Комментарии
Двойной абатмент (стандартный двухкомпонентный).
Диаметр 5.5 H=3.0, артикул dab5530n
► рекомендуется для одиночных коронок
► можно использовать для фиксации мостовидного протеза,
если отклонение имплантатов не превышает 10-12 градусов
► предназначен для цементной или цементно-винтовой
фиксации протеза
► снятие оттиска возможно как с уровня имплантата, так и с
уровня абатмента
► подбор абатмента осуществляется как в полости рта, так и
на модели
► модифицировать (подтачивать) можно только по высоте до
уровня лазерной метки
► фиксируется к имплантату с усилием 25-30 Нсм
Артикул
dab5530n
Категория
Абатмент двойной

**About this exercise**:
The records above should be printed in full, exactly as they appear.

**Exercise response**:
Комментарии
Двойной абатмент (стандартный двухкомпонентный).
Диаметр 5.5 H=3.0, артикул dab5530n
► рекомендуется для одиночных коронок
► можно использовать для фиксации мостовидного протеза,
если отклонение имплантатов не превышает 10-12 градусов
► предназначен для цементной или цементно-винтовой
фиксации протеза
► снятие оттиска возможно как с уровня имплантата, так и с
уровня абатмента
► подбор абатмента осуществляется как в полости рта, так и
на модели
► модифицировать (подтачивать) можно только по высоте до
уровня лазерной метки
► фиксируется к имплантату с усилием 25-30 Нсм
Артикул
dab5530n
Категория
Абатмент двойной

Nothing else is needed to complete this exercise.